▸ WHAT TO WORK ON
Omit all pictures, then retype the data exactly as given.

▸ RECORDS FOR THE TASK
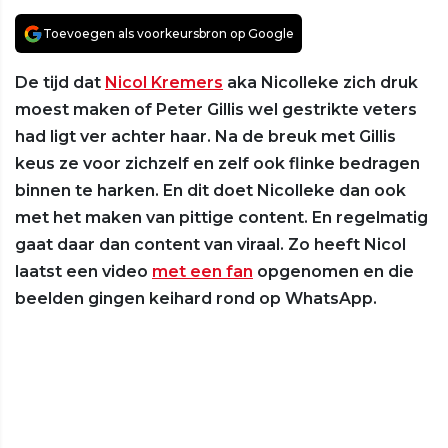
Toevoegen als voorkeursbron op Google
De tijd dat
Nicol Kremers
aka Nicolleke zich druk
moest maken of Peter Gillis wel gestrikte veters
had ligt ver achter haar. Na de breuk met Gillis
keus ze voor zichzelf en zelf ook flinke bedragen
binnen te harken. En dit doet Nicolleke dan ook
met het maken van pittige content. En regelmatig
gaat daar dan content van viraal. Zo heeft Nicol
laatst een video
met een fan
opgenomen en die
beelden gingen keihard rond op WhatsApp.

▸ RESPONSE AREA
Toevoegen als voorkeursbron op Google
De tijd dat
Nicol Kremers
aka Nicolleke zich druk
moest maken of Peter Gillis wel gestrikte veters
had ligt ver achter haar. Na de breuk met Gillis
keus ze voor zichzelf en zelf ook flinke bedragen
binnen te harken. En dit doet Nicolleke dan ook
met het maken van pittige content. En regelmatig
gaat daar dan content van viraal. Zo heeft Nicol
laatst een video
met een fan
opgenomen en die
beelden gingen keihard rond op WhatsApp.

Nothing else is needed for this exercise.